## What you should do
Exact copy, no pictures: return only the lines below from the line with "Source code" up to and including the line with "datasets && python".

## Material to process
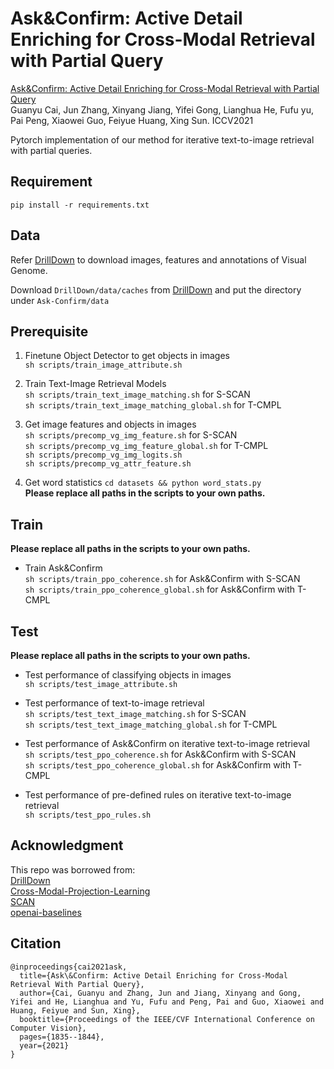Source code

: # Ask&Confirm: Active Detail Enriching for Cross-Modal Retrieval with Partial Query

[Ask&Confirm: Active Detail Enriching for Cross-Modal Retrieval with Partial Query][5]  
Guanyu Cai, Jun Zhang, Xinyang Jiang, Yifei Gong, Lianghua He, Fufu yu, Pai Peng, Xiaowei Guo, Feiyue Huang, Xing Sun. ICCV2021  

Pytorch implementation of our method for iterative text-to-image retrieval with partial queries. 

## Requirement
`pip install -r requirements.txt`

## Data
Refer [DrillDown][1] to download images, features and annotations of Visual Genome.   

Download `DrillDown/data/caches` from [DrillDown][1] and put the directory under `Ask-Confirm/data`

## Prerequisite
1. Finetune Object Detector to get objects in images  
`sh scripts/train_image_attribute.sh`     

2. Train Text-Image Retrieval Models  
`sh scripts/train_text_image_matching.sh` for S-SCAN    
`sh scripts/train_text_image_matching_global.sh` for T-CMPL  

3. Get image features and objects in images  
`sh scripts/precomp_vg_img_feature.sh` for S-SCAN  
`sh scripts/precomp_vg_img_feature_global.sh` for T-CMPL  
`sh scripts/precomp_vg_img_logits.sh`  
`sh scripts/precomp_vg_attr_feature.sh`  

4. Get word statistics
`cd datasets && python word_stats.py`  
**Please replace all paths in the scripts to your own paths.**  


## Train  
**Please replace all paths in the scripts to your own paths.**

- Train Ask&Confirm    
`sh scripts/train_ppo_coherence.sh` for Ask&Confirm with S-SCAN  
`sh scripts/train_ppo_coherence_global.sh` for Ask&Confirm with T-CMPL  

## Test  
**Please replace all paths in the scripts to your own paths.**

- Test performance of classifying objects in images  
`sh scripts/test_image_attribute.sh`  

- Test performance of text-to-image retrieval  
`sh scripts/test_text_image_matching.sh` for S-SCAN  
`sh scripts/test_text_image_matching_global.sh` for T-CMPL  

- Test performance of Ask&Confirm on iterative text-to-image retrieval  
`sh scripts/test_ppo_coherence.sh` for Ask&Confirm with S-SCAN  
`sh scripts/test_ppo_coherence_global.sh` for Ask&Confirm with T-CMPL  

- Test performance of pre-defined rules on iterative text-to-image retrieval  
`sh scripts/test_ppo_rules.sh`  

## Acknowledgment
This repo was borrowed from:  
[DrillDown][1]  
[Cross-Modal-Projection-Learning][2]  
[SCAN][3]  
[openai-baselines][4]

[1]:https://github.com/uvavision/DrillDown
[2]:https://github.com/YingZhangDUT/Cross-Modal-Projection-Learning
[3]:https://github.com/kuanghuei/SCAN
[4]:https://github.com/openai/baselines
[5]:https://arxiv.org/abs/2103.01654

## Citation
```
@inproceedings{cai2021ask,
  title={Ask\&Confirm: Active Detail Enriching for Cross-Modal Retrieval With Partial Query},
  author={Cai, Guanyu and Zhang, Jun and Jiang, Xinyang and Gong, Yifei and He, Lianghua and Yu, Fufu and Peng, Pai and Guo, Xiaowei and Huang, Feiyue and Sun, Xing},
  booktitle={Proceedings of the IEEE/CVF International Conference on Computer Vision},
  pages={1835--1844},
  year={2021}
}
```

...

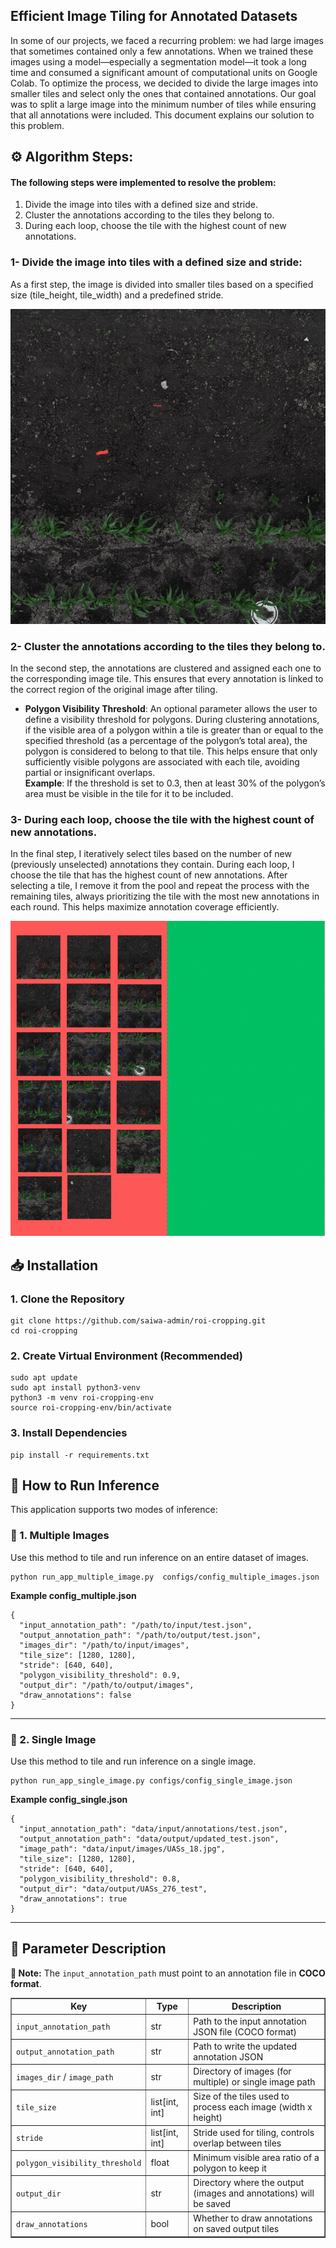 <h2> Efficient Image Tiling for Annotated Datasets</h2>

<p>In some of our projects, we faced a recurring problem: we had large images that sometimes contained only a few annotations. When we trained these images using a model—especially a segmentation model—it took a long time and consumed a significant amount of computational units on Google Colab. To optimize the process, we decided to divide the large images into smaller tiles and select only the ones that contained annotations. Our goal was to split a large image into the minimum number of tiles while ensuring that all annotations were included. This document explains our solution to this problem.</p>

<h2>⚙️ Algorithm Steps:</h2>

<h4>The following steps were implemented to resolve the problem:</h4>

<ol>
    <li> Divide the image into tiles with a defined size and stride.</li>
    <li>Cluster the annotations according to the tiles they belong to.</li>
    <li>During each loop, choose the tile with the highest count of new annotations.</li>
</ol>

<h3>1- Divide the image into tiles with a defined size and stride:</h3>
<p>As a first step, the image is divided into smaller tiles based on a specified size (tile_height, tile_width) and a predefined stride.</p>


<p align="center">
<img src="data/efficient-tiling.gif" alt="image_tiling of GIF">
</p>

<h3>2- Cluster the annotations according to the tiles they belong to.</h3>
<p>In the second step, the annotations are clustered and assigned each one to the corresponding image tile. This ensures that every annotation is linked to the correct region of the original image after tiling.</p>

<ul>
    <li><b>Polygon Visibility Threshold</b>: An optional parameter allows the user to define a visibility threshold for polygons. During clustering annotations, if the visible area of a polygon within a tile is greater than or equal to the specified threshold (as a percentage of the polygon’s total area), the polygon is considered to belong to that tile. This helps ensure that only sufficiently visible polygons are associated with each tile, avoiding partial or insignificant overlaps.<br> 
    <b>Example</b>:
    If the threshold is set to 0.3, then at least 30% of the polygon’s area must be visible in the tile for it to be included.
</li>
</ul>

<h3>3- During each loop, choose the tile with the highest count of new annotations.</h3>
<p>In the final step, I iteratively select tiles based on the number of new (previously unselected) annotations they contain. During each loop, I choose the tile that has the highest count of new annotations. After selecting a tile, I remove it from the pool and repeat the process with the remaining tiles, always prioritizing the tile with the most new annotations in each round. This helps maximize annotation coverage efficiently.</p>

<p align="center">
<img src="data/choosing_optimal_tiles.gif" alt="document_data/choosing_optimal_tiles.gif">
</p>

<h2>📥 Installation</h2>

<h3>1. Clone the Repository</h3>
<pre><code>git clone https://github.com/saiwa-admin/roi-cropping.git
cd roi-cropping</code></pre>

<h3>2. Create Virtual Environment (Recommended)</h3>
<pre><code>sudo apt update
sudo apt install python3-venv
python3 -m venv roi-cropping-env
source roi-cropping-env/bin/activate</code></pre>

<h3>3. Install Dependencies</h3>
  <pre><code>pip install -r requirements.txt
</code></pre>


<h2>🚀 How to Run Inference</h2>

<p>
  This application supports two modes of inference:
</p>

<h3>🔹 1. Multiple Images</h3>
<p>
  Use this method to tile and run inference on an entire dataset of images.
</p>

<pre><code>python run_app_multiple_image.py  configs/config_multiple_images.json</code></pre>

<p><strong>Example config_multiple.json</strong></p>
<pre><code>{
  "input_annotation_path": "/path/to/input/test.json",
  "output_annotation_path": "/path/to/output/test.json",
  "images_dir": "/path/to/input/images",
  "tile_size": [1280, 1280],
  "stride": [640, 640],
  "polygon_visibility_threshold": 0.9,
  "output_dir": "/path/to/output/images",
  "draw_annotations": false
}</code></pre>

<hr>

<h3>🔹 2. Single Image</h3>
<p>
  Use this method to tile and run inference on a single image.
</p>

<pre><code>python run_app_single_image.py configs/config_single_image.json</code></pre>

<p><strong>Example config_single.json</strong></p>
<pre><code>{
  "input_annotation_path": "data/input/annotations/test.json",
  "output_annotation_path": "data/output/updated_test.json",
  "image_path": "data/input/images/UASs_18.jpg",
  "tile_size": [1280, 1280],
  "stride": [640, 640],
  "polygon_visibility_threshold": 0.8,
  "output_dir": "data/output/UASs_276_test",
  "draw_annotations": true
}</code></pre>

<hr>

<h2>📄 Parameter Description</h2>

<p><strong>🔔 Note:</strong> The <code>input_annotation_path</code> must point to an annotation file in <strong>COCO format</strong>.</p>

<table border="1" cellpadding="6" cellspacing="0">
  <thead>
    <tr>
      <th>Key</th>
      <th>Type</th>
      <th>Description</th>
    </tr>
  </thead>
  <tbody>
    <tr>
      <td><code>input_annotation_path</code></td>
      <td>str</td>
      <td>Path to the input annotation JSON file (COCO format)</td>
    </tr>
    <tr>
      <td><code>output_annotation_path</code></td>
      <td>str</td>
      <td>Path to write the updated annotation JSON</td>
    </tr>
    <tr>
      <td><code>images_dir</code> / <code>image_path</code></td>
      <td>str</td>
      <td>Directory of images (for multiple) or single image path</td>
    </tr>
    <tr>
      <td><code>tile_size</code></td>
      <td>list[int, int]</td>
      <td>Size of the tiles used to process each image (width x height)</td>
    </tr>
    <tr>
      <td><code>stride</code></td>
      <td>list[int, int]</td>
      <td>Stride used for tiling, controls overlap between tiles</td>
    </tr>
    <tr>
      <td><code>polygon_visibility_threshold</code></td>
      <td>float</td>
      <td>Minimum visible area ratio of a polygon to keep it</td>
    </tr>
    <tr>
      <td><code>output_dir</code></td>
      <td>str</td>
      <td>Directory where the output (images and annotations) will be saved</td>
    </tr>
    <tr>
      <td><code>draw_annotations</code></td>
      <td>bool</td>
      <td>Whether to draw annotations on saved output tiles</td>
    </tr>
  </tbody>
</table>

## Your solution
Source code

: # Ask&Confirm: Active Detail Enriching for Cross-Modal Retrieval with Partial Query

[Ask&Confirm: Active Detail Enriching for Cross-Modal Retrieval with Partial Query][5]  
Guanyu Cai, Jun Zhang, Xinyang Jiang, Yifei Gong, Lianghua He, Fufu yu, Pai Peng, Xiaowei Guo, Feiyue Huang, Xing Sun. ICCV2021  

Pytorch implementation of our method for iterative text-to-image retrieval with partial queries. 

## Requirement
`pip install -r requirements.txt`

## Data
Refer [DrillDown][1] to download images, features and annotations of Visual Genome.   

Download `DrillDown/data/caches` from [DrillDown][1] and put the directory under `Ask-Confirm/data`

## Prerequisite
1. Finetune Object Detector to get objects in images  
`sh scripts/train_image_attribute.sh`     

2. Train Text-Image Retrieval Models  
`sh scripts/train_text_image_matching.sh` for S-SCAN    
`sh scripts/train_text_image_matching_global.sh` for T-CMPL  

3. Get image features and objects in images  
`sh scripts/precomp_vg_img_feature.sh` for S-SCAN  
`sh scripts/precomp_vg_img_feature_global.sh` for T-CMPL  
`sh scripts/precomp_vg_img_logits.sh`  
`sh scripts/precomp_vg_attr_feature.sh`  

4. Get word statistics
`cd datasets && python word_stats.py`  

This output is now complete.